Document segment:
Okay then. Here's a new one after 6 years.
This joke is 9 years out of date, but I had the pencil sketch scan sitting on my computer for years so after I had a dream featuring San Andreas I figured I would finally ink and color it.
In this comic the San Andreas Fault (the guy with the hat) is watching the 2015 movie San Andreas, which was a disaster movie starring Dwayne Johnson. In it, the San Andreas Fault creates a steadily escalating series of earthquakes, culminating in a magnitude 9.6 quake.
This is...impossible for the San Andreas Fault to produce. It can only get up to magnitude 7.8, maybe 8.25 if the entire fault ruptured at once? But the San Andreas is not known to do that. It has a midsection that creeps instead of causing giant earthquakes, and ruptures to the north and the south have trouble breaking through this section.
But you know what kind of fault can produce a magnitude 9+ earthquake? Subduction zones. The giant earthquake and tsunami in San Andreas is way more appropriate for the Cascadia Subduction Zone than for the San Andreas Fault. So I imagine Cascadia (the guy with the volcanoes on his back) feels insulted that the humans gave this ability to San Andreas, who is comparatively weak and scrawny.

The data:
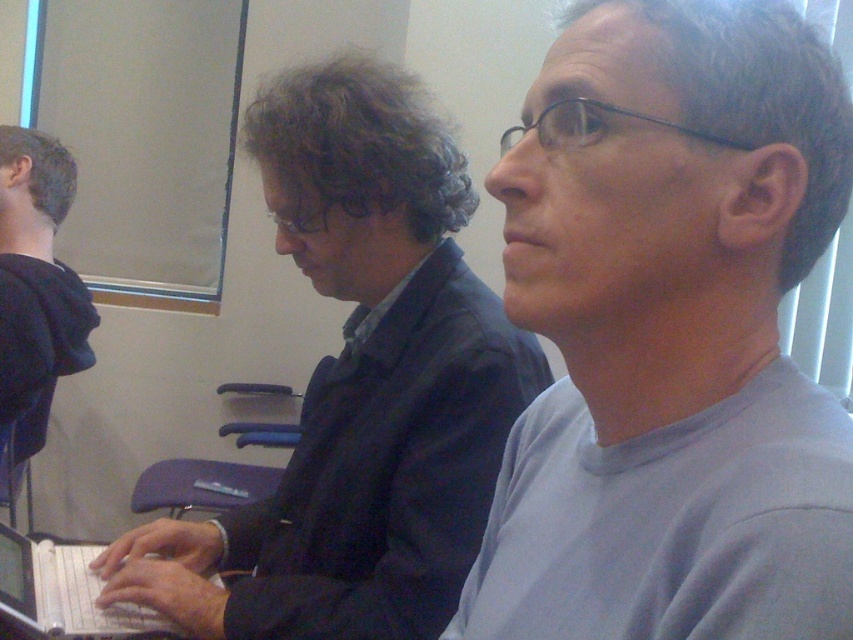
You are an interior designer assessing the seating arrangement for a presentation. You notice the gray matte shirt at center and the dark blue hoodie at left. Which of these two items is shorter in height?

The gray matte shirt at center is not as tall as the dark blue hoodie at left, so the gray matte shirt at center is shorter in height.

What you will do:
1 > In the San Andreas comic note, what kind of fault can produce a magnitude 9+ earthquake?
2 > Reproduce the San Andreas comic note word for word from "But you know" to "weak and scrawny.".

Solution list:
1 > Subduction zones.

2 >
But you know what kind of fault can produce a magnitude 9+ earthquake? Subduction zones. The giant earthquake and tsunami in San Andreas is way more appropriate for the Cascadia Subduction Zone than for the San Andreas Fault. So I imagine Cascadia (the guy with the volcanoes on his back) feels insulted that the humans gave this ability to San Andreas, who is comparatively weak and scrawny.